Macrolides, such as erythromycin, roxithromycin, azithromycin, clarithromycin, have a good effect against typhus.

Tetracyclines, such as tetracycline, doxycycline, and minocycline, are effective to treat typhus, but are contraindicated in children aged under 8 years, pregnant women, and lactating women.

Quinolones, such as ofloxacin, ciprofloxacin, pefloxacin, fleroxacin, lomefloxacin, and enoxacin, can be administered, but contraindicated in children aged under 8 years, pregnant women, and lactating women.
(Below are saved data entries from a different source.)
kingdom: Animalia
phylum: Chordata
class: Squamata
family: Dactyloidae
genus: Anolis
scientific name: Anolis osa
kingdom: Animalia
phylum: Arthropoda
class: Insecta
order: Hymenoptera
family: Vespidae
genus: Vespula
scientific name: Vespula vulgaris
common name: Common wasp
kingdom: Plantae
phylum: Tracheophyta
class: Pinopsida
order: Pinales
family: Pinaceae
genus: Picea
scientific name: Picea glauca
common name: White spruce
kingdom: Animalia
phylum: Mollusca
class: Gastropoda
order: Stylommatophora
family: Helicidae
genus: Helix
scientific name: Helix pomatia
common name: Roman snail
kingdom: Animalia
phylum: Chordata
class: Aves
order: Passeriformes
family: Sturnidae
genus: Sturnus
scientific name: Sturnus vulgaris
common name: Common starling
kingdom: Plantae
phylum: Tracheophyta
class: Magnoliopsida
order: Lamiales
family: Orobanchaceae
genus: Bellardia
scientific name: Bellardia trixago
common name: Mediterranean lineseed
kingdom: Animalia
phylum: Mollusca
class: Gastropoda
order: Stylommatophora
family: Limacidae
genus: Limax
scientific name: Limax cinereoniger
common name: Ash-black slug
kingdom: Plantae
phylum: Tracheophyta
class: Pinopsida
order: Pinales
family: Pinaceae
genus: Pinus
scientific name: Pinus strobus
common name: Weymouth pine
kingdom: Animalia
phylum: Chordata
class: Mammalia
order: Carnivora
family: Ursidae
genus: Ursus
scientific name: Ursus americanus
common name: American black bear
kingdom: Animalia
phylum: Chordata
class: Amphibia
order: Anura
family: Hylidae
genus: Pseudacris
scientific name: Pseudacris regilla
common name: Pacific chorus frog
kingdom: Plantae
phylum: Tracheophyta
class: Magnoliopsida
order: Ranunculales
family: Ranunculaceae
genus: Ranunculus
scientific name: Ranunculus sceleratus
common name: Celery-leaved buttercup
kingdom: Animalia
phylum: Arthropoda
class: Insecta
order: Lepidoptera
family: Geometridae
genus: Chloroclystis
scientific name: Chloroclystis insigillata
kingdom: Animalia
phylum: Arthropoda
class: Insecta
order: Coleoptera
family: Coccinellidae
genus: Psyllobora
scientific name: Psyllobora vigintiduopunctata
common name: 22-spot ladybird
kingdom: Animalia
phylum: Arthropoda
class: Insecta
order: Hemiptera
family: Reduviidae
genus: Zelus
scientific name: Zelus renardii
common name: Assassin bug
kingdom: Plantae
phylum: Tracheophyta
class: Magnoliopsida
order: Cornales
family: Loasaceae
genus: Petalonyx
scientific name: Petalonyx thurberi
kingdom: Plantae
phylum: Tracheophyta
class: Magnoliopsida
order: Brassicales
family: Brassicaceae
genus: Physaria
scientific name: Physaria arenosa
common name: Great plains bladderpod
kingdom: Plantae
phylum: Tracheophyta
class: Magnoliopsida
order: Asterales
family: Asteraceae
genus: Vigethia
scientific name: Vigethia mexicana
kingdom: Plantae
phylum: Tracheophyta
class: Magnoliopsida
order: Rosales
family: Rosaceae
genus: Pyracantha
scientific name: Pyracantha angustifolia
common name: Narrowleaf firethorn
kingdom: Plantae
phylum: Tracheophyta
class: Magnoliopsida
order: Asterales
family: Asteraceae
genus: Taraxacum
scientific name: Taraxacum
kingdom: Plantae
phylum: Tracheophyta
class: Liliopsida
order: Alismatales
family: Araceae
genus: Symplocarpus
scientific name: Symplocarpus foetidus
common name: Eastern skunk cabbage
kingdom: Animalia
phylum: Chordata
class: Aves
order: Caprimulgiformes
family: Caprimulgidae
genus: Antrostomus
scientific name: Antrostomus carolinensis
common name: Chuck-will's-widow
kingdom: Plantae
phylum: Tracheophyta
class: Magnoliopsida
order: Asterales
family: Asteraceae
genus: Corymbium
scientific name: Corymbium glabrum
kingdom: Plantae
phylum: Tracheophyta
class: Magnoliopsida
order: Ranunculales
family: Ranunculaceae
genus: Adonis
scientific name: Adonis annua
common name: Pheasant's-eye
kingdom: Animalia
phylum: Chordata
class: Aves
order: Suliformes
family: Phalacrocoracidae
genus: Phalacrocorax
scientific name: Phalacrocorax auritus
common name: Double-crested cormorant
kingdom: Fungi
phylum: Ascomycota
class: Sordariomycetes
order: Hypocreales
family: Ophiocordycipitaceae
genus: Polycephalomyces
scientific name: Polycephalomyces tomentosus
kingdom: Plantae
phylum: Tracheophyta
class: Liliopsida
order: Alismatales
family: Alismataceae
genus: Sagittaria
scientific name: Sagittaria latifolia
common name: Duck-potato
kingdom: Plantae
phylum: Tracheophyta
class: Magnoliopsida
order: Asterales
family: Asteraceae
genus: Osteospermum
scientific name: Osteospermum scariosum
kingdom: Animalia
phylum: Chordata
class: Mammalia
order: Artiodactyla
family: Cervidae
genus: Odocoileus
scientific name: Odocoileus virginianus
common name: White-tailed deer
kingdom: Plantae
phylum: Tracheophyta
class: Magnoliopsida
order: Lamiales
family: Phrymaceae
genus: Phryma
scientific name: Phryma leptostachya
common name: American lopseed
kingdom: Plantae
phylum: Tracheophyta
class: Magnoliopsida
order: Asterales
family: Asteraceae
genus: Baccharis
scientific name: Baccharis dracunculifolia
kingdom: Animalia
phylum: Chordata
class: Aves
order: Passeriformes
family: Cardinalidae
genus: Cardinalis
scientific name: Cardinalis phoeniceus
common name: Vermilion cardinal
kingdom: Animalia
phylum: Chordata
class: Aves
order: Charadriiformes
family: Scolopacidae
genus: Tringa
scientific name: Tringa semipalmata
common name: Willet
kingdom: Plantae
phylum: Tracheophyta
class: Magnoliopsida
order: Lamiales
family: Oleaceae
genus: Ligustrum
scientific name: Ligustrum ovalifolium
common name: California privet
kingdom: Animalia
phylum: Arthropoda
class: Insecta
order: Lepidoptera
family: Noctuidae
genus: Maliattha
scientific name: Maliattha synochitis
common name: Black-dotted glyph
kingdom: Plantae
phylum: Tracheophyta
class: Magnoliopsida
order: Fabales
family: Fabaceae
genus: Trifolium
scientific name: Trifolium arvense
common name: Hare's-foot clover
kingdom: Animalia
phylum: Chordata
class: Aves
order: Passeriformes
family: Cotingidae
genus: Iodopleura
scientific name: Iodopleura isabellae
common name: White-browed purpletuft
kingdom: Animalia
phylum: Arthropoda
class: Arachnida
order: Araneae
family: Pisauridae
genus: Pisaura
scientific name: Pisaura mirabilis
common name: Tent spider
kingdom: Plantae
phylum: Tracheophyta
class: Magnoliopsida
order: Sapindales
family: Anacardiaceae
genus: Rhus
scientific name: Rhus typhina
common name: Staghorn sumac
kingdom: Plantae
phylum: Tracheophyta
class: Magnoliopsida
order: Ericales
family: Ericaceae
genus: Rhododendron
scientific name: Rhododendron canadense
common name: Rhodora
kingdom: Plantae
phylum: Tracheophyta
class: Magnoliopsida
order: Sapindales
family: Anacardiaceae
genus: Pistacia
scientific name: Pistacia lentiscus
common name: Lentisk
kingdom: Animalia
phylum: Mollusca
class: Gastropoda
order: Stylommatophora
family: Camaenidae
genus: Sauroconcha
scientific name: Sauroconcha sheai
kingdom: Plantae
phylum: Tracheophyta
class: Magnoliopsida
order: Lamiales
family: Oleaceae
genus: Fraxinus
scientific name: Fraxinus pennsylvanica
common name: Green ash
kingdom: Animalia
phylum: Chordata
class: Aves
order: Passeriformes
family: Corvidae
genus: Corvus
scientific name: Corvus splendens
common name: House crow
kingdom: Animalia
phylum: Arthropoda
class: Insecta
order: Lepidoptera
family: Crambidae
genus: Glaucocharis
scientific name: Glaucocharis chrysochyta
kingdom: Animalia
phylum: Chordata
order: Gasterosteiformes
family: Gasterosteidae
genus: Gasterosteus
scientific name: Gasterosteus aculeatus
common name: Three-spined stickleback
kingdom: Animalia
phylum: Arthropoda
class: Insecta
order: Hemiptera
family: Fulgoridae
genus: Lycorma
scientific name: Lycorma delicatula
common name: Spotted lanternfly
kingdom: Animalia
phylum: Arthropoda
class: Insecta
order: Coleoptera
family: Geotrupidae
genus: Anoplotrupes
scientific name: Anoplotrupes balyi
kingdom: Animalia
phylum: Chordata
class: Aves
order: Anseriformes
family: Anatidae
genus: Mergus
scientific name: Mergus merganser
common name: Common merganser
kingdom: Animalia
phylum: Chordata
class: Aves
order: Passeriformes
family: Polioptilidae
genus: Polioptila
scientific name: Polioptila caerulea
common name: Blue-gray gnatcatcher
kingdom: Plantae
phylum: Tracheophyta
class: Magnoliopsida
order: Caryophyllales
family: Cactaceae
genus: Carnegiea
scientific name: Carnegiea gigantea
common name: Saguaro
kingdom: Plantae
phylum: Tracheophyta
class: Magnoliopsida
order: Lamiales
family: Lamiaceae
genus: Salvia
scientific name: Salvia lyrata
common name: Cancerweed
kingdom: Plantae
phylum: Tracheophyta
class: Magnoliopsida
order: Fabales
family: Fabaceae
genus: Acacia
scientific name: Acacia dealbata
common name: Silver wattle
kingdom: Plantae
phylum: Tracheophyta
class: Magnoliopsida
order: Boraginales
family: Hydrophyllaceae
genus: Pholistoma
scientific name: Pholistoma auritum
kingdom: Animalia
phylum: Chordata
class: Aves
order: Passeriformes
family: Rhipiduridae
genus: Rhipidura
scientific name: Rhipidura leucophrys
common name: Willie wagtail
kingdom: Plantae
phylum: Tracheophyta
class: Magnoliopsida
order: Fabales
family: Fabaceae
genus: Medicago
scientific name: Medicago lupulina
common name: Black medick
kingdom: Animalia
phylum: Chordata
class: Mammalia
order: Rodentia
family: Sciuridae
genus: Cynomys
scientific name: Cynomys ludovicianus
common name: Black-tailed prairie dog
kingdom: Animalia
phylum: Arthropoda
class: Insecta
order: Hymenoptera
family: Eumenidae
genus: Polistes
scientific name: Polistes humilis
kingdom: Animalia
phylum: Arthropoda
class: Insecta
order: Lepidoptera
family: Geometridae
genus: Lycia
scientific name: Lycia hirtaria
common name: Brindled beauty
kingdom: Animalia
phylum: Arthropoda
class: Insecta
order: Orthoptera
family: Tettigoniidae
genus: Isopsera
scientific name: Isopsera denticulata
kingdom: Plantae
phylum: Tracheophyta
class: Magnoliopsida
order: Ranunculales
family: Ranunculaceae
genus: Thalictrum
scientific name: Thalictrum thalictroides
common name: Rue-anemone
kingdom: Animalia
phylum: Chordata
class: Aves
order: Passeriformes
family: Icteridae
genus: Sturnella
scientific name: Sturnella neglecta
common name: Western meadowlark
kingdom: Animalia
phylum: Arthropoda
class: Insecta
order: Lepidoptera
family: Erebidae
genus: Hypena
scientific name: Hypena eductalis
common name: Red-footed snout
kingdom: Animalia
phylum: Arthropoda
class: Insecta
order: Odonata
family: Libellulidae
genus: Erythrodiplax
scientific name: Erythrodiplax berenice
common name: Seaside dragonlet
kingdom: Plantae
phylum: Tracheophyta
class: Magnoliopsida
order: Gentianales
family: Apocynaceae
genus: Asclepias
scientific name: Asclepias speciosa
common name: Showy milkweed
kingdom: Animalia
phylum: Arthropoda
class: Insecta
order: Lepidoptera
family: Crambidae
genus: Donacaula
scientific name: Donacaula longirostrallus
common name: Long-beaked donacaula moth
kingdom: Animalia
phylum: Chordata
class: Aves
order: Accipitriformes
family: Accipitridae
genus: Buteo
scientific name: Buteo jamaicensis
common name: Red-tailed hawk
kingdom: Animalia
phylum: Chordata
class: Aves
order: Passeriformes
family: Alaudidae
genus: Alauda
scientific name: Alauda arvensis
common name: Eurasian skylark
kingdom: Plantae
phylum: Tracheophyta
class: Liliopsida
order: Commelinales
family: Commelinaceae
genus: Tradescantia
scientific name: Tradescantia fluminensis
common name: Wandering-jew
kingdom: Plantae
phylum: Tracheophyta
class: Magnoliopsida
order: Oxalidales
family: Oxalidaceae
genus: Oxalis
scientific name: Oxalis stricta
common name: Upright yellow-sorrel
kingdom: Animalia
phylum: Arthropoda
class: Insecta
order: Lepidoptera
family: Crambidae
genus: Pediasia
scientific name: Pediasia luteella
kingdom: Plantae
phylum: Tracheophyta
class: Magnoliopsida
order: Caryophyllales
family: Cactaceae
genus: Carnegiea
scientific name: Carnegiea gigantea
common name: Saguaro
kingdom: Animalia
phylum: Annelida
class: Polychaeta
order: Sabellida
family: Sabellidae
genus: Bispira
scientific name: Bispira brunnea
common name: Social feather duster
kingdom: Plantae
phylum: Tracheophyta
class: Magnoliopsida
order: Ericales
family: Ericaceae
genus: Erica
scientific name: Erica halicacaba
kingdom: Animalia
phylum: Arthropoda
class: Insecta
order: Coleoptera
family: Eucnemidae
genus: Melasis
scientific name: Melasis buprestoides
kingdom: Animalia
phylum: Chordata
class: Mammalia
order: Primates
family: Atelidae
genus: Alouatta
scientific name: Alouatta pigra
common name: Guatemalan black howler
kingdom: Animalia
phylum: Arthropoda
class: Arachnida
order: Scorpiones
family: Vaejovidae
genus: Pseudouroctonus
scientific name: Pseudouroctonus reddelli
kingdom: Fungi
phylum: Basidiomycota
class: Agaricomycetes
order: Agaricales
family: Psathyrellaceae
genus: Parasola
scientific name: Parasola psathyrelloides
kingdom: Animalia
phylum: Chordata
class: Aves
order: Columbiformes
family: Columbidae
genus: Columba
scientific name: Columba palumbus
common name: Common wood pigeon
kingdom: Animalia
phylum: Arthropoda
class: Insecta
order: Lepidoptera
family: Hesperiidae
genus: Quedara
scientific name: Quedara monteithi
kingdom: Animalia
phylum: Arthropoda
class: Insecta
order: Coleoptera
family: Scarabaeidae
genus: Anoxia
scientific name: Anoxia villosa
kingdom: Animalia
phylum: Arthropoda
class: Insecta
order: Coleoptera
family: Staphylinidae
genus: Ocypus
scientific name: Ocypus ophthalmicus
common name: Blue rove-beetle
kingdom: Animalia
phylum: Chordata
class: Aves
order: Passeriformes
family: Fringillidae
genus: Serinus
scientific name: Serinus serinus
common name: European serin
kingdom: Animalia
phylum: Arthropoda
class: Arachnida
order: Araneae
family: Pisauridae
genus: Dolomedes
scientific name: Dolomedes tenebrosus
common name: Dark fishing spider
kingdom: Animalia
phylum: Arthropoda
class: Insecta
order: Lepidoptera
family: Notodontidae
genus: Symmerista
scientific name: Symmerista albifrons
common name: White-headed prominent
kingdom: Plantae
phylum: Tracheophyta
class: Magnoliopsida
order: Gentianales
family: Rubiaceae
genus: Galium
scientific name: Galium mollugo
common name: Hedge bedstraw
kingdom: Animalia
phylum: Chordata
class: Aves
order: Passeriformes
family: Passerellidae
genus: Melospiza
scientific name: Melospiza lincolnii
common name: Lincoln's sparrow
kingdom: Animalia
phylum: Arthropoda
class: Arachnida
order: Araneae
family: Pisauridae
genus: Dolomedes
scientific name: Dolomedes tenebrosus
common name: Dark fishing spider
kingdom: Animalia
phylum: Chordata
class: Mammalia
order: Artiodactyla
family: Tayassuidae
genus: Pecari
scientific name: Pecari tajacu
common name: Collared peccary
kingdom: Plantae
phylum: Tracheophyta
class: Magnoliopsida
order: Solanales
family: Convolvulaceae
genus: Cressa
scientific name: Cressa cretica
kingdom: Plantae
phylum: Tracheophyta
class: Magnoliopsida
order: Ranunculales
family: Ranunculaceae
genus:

Rifampicin can be administered in children, patients allergic to doxycycline, and patients who cannot use tetracyclines.

Sulfonamides can promote the replication of the pathogen and are contraindicated.


The mortality is below 1%. If treated promptly, most patients have a good prognosis. Death may occur in patients with severe complications, such as sepsis, toxic shock, toxic myocarditis, acute renal failure, respiratory distress syndrome, disseminated intravascular coagulation, and multiple organ dysfunction.


Exposure to ticks, body fluids and blood of infected patients or animals should be avoided. Ticks, mice, and rats should be eliminated.